There are two ways to look at Obamacare. One is that it was more or less American politics working as it's supposed to.
Democrats won two wave elections in a row and amassed a tremendous amount of political power. That done, they turned to their top priority: health reform. They recognized that their majority, though large, wasn't particularly liberal, and in a bid to win over both moderate Democrats and Republicans, they abandoned their single-payer dreams and their public option hopes and crafted legislation based on Mitt Romney's successful, bipartisan Massachusetts reforms.
The final bill passed the House, passed the Senate, and was signed into law by the president. The vote fell on party lines, but then, most major votes these days fall on party lines. Obamacare is now covering about 20 million people at a cost lower than anyone anticipated. This is the political system doing its job in a polarized age.

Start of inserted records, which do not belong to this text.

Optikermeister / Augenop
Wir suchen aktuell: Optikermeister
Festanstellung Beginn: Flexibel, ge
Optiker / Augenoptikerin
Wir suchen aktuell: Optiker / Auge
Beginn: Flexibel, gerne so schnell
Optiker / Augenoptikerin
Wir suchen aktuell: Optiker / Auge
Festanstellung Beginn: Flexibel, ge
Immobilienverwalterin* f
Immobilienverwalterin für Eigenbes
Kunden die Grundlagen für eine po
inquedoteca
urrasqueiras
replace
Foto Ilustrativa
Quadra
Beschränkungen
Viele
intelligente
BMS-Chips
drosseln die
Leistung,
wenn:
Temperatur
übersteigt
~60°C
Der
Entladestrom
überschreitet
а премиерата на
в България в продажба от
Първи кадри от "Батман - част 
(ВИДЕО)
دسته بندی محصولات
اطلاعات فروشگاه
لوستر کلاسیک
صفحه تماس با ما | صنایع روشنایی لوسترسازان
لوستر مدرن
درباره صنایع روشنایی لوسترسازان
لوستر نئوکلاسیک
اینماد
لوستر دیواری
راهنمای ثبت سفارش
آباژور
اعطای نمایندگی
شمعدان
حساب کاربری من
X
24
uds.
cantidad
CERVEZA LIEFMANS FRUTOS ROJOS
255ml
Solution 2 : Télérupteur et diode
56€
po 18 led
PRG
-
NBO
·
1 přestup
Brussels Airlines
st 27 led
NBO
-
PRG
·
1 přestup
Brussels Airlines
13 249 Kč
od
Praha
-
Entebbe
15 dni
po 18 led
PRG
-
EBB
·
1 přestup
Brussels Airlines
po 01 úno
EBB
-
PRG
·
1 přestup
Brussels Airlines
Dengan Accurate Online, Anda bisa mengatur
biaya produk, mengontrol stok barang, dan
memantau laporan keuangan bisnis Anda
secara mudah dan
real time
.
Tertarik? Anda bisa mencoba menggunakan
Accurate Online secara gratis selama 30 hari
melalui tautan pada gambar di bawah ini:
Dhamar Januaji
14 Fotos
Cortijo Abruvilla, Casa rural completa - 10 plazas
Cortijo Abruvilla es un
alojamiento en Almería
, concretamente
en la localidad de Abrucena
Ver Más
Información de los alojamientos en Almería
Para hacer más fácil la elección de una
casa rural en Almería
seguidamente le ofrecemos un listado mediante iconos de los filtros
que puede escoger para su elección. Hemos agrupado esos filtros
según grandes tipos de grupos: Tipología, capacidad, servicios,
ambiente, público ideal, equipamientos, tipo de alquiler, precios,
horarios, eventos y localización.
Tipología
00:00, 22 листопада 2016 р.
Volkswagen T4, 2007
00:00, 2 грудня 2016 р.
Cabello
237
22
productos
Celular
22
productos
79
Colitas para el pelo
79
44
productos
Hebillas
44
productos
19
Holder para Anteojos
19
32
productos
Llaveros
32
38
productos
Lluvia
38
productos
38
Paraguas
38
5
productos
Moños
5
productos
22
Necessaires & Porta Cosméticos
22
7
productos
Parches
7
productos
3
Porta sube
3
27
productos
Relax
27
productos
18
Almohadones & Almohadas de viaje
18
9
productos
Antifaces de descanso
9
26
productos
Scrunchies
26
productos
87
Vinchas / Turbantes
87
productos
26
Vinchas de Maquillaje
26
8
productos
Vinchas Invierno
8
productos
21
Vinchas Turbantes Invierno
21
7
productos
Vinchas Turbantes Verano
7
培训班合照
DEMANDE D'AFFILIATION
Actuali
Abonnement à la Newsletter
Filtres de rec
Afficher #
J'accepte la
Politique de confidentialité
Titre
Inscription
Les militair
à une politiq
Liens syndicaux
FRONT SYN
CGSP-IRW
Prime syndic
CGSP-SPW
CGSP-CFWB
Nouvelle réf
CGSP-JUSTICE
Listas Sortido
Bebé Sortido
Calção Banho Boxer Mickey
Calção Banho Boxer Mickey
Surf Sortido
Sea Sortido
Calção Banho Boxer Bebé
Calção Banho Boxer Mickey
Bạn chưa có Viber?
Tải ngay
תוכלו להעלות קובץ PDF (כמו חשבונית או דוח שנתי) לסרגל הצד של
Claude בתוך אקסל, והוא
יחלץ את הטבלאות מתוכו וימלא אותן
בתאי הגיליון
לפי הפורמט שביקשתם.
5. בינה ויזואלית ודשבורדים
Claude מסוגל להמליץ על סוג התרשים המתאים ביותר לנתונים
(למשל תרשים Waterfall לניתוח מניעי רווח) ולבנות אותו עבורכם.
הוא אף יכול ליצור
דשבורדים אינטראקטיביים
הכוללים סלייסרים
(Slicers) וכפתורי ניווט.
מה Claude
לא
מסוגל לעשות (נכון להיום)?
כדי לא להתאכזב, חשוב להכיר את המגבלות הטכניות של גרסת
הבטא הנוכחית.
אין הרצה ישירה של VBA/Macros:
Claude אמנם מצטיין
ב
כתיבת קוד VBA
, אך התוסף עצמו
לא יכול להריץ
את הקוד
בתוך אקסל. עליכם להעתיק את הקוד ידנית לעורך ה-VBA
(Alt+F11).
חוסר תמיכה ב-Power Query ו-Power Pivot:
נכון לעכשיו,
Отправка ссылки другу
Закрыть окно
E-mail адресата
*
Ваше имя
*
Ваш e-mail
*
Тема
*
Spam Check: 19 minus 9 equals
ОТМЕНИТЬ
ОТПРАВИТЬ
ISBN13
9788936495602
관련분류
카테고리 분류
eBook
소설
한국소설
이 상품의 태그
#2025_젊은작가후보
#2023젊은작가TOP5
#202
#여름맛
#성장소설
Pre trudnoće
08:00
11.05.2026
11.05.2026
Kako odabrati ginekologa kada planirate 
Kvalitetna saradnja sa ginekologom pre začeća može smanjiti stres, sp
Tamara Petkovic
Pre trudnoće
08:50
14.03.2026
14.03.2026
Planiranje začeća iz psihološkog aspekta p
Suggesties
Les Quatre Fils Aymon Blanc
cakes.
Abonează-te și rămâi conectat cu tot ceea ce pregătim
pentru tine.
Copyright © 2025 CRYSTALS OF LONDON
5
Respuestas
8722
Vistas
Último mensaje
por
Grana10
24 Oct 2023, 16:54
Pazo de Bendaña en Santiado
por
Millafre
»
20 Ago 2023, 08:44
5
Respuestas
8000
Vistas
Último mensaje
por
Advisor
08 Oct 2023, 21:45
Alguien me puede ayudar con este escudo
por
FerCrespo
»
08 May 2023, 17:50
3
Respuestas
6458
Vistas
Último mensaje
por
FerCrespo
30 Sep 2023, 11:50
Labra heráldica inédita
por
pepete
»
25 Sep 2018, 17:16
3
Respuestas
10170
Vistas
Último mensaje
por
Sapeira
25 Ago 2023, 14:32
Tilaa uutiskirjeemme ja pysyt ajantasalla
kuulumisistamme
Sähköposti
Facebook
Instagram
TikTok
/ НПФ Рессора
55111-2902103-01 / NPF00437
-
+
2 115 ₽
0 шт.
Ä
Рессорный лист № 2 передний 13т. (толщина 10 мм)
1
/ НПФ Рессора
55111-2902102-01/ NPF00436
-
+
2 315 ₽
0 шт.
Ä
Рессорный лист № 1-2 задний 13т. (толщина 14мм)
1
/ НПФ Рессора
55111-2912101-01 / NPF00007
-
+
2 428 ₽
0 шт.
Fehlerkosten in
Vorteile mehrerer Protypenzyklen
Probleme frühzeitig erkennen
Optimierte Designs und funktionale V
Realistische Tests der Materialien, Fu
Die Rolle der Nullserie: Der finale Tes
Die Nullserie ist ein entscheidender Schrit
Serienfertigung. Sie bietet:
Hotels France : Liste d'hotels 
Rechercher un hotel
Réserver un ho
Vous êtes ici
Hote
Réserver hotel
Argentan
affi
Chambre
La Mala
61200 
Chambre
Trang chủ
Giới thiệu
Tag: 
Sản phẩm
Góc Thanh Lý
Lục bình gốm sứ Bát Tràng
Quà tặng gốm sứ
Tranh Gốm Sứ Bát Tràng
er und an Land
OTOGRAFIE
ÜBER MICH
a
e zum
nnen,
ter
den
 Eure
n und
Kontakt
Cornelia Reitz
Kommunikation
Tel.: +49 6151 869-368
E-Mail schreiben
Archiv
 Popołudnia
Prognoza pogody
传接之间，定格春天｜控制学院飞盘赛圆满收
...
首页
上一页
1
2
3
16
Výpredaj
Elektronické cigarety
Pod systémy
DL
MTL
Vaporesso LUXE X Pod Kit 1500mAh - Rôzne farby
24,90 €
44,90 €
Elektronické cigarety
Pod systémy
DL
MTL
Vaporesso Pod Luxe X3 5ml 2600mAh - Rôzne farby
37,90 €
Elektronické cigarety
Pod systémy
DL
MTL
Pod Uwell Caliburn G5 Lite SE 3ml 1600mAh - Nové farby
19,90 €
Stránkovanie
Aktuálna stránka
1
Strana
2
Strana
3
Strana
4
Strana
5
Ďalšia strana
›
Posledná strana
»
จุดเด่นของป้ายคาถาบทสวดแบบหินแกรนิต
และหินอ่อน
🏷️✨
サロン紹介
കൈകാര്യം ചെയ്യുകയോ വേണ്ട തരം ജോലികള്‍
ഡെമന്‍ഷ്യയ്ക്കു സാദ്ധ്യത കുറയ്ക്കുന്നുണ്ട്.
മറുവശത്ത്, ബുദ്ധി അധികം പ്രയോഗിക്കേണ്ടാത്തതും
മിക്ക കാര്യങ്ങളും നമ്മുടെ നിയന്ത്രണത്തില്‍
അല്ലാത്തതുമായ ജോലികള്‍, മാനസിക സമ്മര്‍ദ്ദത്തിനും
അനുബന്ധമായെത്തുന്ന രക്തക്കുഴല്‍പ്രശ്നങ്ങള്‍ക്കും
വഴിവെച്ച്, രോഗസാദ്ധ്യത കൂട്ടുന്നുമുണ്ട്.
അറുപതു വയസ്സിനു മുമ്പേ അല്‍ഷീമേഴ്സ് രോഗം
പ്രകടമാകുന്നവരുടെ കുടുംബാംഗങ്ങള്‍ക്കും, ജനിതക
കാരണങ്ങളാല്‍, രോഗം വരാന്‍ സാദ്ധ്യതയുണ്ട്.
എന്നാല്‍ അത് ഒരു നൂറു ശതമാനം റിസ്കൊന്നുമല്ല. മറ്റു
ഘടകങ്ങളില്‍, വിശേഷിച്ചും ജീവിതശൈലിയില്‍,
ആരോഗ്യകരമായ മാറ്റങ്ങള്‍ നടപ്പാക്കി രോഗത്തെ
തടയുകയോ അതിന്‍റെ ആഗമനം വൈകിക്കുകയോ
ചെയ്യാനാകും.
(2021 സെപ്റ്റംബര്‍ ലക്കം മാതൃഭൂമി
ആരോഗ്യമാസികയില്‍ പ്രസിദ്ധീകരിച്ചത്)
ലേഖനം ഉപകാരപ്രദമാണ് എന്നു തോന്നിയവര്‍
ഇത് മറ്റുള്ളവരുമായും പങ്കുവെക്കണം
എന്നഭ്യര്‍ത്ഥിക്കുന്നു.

But there's another popular narrative of Obamacare — that it was a hijacking of American politics in order to pass radical, unconstitutional legislation that forever transformed the country.
In this telling, Democrats won a hefty majority on a message of unity and moderation and then rammed socialized health care down the country's throat. They bought off interest groups, exploited parliamentary loopholes, and ignored the clear will of the people. The GOP's lockstep opposition was driven by the danger posed by the legislation and the corruption of the process. The Tea Party — which had its roots, remember, in the administration's housing policies, not in Obamacare — was a necessary reaction to the Democrats' unforgivable decision to use a transient majority to permanently reshape America.
Longtime readers won't be surprised to know I think the first narrative is basically true and the second narrative is rather overwrought. But the second narrative is widely believed on the right. It's what the Republican Party has been telling its voters for years. It's what Kraushaar is gesturing towards in his column. And I think there is reason to believe it's partly what's driving Trump.
The Republican Party could have reacted to Obamacare the way it, say, reacted to Medicare — and Medicare actually was a single-payer health care plan. But in that case, Republicans negotiated over the legislation, and 70 House Republicans and 13 Senate Republicans voted for the final bill.